[[ RECORDED INFORMATION open ]]
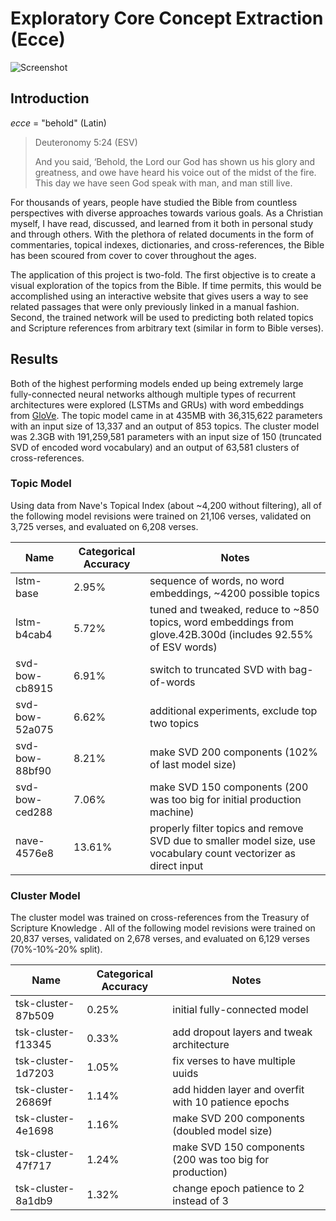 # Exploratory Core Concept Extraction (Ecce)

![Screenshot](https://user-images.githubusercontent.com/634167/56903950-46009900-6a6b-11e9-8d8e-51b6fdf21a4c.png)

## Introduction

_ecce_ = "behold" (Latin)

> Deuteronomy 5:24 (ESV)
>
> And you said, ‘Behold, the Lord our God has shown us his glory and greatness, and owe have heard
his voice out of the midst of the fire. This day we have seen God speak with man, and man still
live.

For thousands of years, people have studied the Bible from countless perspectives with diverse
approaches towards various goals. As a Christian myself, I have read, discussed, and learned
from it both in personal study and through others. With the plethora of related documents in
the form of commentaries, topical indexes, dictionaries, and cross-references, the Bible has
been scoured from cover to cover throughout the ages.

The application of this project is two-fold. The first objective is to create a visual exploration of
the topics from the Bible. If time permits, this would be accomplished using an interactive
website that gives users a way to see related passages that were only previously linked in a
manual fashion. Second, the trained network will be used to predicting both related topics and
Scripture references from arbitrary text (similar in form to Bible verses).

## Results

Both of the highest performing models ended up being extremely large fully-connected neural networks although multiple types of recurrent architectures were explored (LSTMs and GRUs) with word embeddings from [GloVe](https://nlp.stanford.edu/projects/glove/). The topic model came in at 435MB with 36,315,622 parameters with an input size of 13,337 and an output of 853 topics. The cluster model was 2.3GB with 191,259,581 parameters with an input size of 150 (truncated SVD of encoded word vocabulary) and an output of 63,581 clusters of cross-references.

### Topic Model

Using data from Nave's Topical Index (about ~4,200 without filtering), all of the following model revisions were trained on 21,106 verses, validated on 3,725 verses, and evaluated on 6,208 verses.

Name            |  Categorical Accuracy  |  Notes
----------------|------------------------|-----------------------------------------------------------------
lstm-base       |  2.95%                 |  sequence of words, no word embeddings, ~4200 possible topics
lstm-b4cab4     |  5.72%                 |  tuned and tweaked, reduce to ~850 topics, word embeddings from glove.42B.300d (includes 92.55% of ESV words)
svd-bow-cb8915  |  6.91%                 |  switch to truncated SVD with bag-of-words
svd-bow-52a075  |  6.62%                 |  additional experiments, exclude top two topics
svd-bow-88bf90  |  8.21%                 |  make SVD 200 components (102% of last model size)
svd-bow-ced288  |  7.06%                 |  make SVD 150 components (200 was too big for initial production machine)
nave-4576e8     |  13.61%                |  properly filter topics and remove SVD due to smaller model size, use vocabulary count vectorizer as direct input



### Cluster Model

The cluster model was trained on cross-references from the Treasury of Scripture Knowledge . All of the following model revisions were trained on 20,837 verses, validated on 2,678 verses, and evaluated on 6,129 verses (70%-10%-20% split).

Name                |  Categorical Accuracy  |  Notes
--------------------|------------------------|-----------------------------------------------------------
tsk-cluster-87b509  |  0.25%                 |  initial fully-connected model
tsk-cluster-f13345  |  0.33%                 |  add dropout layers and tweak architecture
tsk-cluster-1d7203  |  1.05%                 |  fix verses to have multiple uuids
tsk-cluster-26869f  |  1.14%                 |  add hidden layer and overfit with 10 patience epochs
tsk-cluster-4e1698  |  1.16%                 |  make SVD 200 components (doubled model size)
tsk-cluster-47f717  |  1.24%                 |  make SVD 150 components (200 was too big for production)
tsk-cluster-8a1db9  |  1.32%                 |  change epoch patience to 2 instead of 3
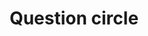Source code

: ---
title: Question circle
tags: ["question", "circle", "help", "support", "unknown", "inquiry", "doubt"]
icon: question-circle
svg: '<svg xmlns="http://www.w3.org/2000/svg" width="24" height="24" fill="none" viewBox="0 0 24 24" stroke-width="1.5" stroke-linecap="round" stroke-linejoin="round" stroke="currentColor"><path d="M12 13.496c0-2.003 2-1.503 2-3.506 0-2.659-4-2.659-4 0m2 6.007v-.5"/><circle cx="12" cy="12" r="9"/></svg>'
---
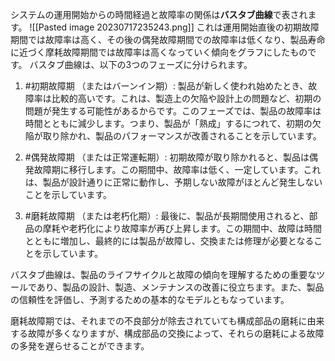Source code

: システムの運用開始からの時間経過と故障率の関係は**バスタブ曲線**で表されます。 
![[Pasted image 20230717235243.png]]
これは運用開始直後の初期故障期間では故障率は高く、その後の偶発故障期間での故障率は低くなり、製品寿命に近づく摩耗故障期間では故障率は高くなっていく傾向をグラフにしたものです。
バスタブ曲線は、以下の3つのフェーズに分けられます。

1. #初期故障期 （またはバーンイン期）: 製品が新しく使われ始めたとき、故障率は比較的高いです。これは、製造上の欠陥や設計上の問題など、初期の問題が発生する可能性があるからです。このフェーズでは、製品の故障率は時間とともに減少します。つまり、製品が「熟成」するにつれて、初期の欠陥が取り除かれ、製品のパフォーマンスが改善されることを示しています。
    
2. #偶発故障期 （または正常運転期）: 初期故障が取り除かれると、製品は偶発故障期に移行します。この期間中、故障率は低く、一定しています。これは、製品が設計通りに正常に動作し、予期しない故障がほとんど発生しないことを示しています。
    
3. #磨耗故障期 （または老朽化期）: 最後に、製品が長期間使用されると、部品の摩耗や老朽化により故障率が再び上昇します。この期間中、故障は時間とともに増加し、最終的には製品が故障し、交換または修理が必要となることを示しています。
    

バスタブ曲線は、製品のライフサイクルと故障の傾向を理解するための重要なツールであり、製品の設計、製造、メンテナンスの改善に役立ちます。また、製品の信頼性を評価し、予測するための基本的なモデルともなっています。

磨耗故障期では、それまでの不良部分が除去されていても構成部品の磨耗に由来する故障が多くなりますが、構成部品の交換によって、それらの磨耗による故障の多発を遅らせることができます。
[[ RECORDED INFORMATION closed ]]
[[ RECORDED INFORMATION open ]]
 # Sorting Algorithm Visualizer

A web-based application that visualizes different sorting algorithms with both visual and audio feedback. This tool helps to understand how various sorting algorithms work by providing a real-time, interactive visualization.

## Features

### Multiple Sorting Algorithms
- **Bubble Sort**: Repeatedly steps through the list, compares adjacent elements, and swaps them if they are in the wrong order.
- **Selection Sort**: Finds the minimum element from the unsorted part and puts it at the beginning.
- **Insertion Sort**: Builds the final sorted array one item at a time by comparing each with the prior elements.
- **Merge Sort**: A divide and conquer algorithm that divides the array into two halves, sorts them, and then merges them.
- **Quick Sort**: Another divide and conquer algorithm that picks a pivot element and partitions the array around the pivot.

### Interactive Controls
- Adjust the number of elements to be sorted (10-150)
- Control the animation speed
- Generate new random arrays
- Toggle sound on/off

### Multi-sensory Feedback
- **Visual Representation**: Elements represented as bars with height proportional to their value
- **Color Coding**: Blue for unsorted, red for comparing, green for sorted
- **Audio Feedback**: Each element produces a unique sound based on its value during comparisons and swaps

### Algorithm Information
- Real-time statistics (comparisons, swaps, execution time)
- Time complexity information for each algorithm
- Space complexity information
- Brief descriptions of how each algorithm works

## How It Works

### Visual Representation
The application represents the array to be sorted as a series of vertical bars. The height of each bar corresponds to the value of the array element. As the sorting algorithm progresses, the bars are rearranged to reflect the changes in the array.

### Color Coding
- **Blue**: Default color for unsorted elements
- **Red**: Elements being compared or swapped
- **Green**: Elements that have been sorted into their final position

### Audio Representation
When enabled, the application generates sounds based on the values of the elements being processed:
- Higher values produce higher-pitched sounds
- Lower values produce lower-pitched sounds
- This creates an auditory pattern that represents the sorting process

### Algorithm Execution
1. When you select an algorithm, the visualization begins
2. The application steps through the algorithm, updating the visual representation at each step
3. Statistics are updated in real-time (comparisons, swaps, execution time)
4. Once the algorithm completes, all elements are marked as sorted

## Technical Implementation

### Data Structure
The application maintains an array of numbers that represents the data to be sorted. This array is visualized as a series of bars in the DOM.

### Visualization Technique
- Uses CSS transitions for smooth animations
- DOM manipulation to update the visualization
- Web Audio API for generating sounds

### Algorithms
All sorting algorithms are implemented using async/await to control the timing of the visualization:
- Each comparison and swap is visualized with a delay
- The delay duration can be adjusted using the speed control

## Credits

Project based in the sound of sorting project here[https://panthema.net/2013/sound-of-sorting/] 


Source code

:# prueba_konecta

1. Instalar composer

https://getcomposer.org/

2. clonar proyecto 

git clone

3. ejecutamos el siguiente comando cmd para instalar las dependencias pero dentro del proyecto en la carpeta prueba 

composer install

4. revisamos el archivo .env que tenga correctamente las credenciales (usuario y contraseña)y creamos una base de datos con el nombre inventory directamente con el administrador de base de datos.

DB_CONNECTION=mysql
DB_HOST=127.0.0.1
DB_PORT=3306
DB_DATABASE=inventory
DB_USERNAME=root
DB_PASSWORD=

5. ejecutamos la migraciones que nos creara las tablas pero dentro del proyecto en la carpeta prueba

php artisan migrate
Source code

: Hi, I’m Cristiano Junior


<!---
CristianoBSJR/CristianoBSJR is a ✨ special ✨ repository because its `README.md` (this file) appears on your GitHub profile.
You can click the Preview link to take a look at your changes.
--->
[[ RECORDED INFORMATION closed ]]
Collect each line in the rows above that contains the word "evaluated". Case counts.

### RESPONSE AREA
Using data from Nave's Topical Index (about ~4,200 without filtering), all of the following model revisions were trained on 21,106 verses, validated on 3,725 verses, and evaluated on 6,208 verses.
The cluster model was trained on cross-references from the Treasury of Scripture Knowledge . All of the following model revisions were trained on 20,837 verses, validated on 2,678 verses, and evaluated on 6,129 verses (70%-10%-20% split).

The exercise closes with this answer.